From the OpenACC spec, it seems one must put the reduction clause on all loops within a parallel region. It also seems to be needed on the parallel directive itself.
In the past, I have only put the reduction on the parallel region but not the loops and it seemed to work.

Is the following code correct to compute result=SUM(P(:)*Q(:)) (P and Q are stride-1 but smaller than nr*nt*np) ?

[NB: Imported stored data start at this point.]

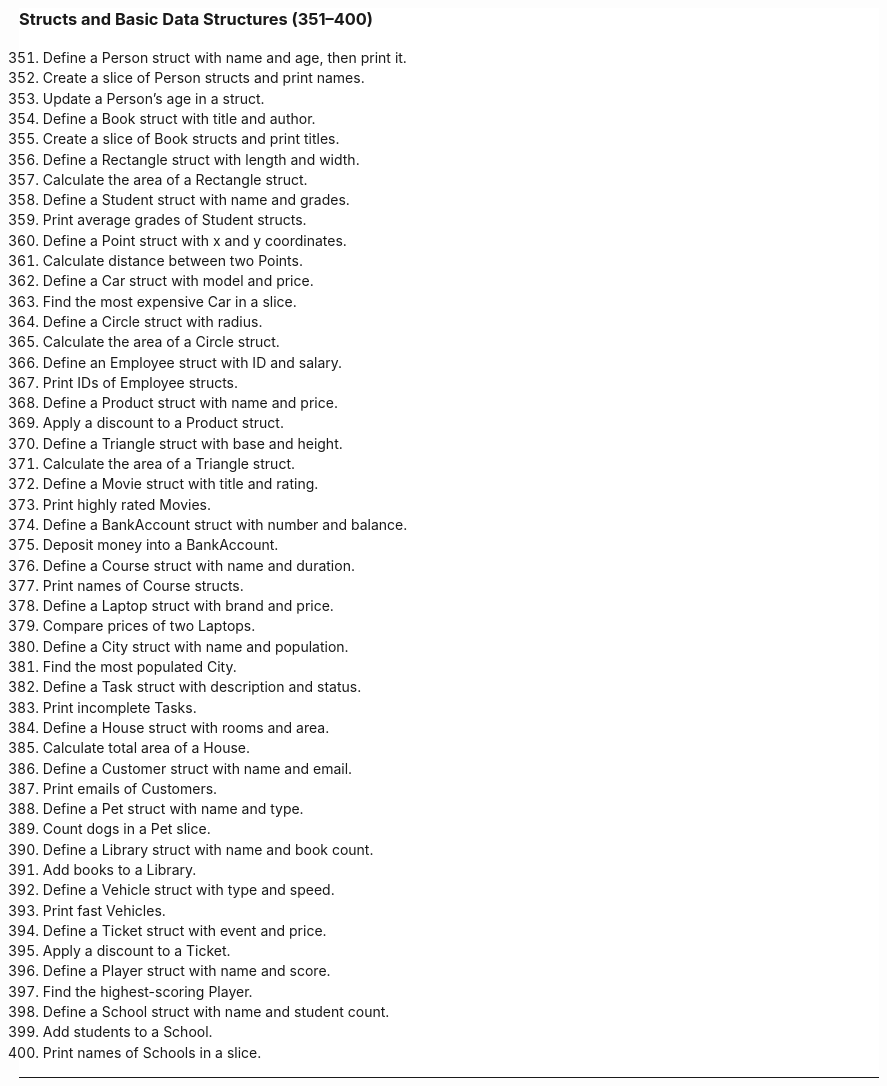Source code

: ### Structs and Basic Data Structures (351–400)
351. Define a Person struct with name and age, then print it.
352. Create a slice of Person structs and print names.
353. Update a Person’s age in a struct.
354. Define a Book struct with title and author.
355. Create a slice of Book structs and print titles.
356. Define a Rectangle struct with length and width.
357. Calculate the area of a Rectangle struct.
358. Define a Student struct with name and grades.
359. Print average grades of Student structs.
360. Define a Point struct with x and y coordinates.
361. Calculate distance between two Points.
362. Define a Car struct with model and price.
363. Find the most expensive Car in a slice.
364. Define a Circle struct with radius.
365. Calculate the area of a Circle struct.
366. Define an Employee struct with ID and salary.
367. Print IDs of Employee structs.
368. Define a Product struct with name and price.
369. Apply a discount to a Product struct.
370. Define a Triangle struct with base and height.
371. Calculate the area of a Triangle struct.
372. Define a Movie struct with title and rating.
373. Print highly rated Movies.
374. Define a BankAccount struct with number and balance.
375. Deposit money into a BankAccount.
376. Define a Course struct with name and duration.
377. Print names of Course structs.
378. Define a Laptop struct with brand and price.
379. Compare prices of two Laptops.
380. Define a City struct with name and population.
381. Find the most populated City.
382. Define a Task struct with description and status.
383. Print incomplete Tasks.
384. Define a House struct with rooms and area.
385. Calculate total area of a House.
386. Define a Customer struct with name and email.
387. Print emails of Customers.
388. Define a Pet struct with name and type.
389. Count dogs in a Pet slice.
390. Define a Library struct with name and book count.
391. Add books to a Library.
392. Define a Vehicle struct with type and speed.
393. Print fast Vehicles.
394. Define a Ticket struct with event and price.
395. Apply a discount to a Ticket.
396. Define a Player struct with name and score.
397. Find the highest-scoring Player.
398. Define a School struct with name and student count.
399. Add students to a School.
400. Print names of Schools in a slice.

---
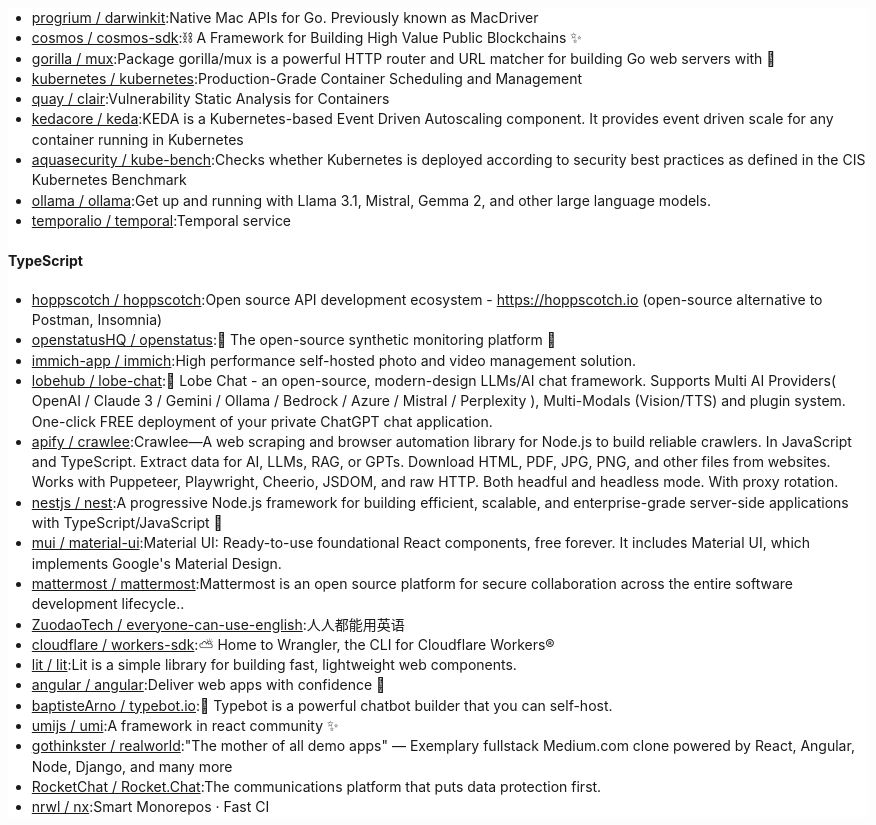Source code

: * [progrium / darwinkit](https://github.com/progrium/darwinkit):Native Mac APIs for Go. Previously known as MacDriver
* [cosmos / cosmos-sdk](https://github.com/cosmos/cosmos-sdk):⛓️ A Framework for Building High Value Public Blockchains ✨
* [gorilla / mux](https://github.com/gorilla/mux):Package gorilla/mux is a powerful HTTP router and URL matcher for building Go web servers with 🦍
* [kubernetes / kubernetes](https://github.com/kubernetes/kubernetes):Production-Grade Container Scheduling and Management
* [quay / clair](https://github.com/quay/clair):Vulnerability Static Analysis for Containers
* [kedacore / keda](https://github.com/kedacore/keda):KEDA is a Kubernetes-based Event Driven Autoscaling component. It provides event driven scale for any container running in Kubernetes
* [aquasecurity / kube-bench](https://github.com/aquasecurity/kube-bench):Checks whether Kubernetes is deployed according to security best practices as defined in the CIS Kubernetes Benchmark
* [ollama / ollama](https://github.com/ollama/ollama):Get up and running with Llama 3.1, Mistral, Gemma 2, and other large language models.
* [temporalio / temporal](https://github.com/temporalio/temporal):Temporal service

#### TypeScript
* [hoppscotch / hoppscotch](https://github.com/hoppscotch/hoppscotch):Open source API development ecosystem - https://hoppscotch.io (open-source alternative to Postman, Insomnia)
* [openstatusHQ / openstatus](https://github.com/openstatusHQ/openstatus):🏓 The open-source synthetic monitoring platform 🏓
* [immich-app / immich](https://github.com/immich-app/immich):High performance self-hosted photo and video management solution.
* [lobehub / lobe-chat](https://github.com/lobehub/lobe-chat):🤯 Lobe Chat - an open-source, modern-design LLMs/AI chat framework. Supports Multi AI Providers( OpenAI / Claude 3 / Gemini / Ollama / Bedrock / Azure / Mistral / Perplexity ), Multi-Modals (Vision/TTS) and plugin system. One-click FREE deployment of your private ChatGPT chat application.
* [apify / crawlee](https://github.com/apify/crawlee):Crawlee—A web scraping and browser automation library for Node.js to build reliable crawlers. In JavaScript and TypeScript. Extract data for AI, LLMs, RAG, or GPTs. Download HTML, PDF, JPG, PNG, and other files from websites. Works with Puppeteer, Playwright, Cheerio, JSDOM, and raw HTTP. Both headful and headless mode. With proxy rotation.
* [nestjs / nest](https://github.com/nestjs/nest):A progressive Node.js framework for building efficient, scalable, and enterprise-grade server-side applications with TypeScript/JavaScript 🚀
* [mui / material-ui](https://github.com/mui/material-ui):Material UI: Ready-to-use foundational React components, free forever. It includes Material UI, which implements Google's Material Design.
* [mattermost / mattermost](https://github.com/mattermost/mattermost):Mattermost is an open source platform for secure collaboration across the entire software development lifecycle..
* [ZuodaoTech / everyone-can-use-english](https://github.com/ZuodaoTech/everyone-can-use-english):人人都能用英语
* [cloudflare / workers-sdk](https://github.com/cloudflare/workers-sdk):⛅️ Home to Wrangler, the CLI for Cloudflare Workers®
* [lit / lit](https://github.com/lit/lit):Lit is a simple library for building fast, lightweight web components.
* [angular / angular](https://github.com/angular/angular):Deliver web apps with confidence 🚀
* [baptisteArno / typebot.io](https://github.com/baptisteArno/typebot.io):💬 Typebot is a powerful chatbot builder that you can self-host.
* [umijs / umi](https://github.com/umijs/umi):A framework in react community ✨
* [gothinkster / realworld](https://github.com/gothinkster/realworld):"The mother of all demo apps" — Exemplary fullstack Medium.com clone powered by React, Angular, Node, Django, and many more
* [RocketChat / Rocket.Chat](https://github.com/RocketChat/Rocket.Chat):The communications platform that puts data protection first.
* [nrwl / nx](https://github.com/nrwl/nx):Smart Monorepos · Fast CI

!$acc parallel default(present) reduction(+:result)
!$acc loop collapse(3) reduction(+:result) 
        do k=2,npm1 
          do j=2,ntm1  
            do i=1,nrm1
              l=ntm2*nrm1*(k-2)+nrm1*(j-2)+i
              if (rb0.or.i.gt.1) then
                result=result+p(l)*q(l)
              end if
            enddo
          enddo
        enddo
!$acc loop collapse(3) reduction(+:result)
        do k=2,npm1
          do j=jm0,jm1
            do i=2,nrm1
              l=(npm2*ntm2*nrm1)
     &         +(jm1-jm0+1)*nrm2*(k-2)+nrm2*(j-jm0)+(i-1)
              if (tb0.or.j.gt.1) then
                result=result+p(l)*q(l)
              end if
            enddo
          enddo
        enddo
!$acc loop collapse(3) reduction(+:result)
        do k=1,npm1
          do j=2,ntm1
            do i=2,nrm1
              l=(npm2*ntm2*nrm1)
     &         +(npm2*(jm1-jm0+1)*nrm2)
     &         +ntm2*nrm2*(k-1)+nrm2*(j-2)+(i-1)
              if (iproc_p.eq.0.or.k.gt.1) then
                result=result+p(l)*q(l)
              end if
            enddo
          enddo
        enddo
!$acc end parallel
  • Ron

Technically, yes, you are supposed to add the reduction clause on the outer parallel region. GNU will complain if you don’t. However the NVHPC compiler’s analysis can usually auto-detect reductions so is optional when using NVHPC.

-Mat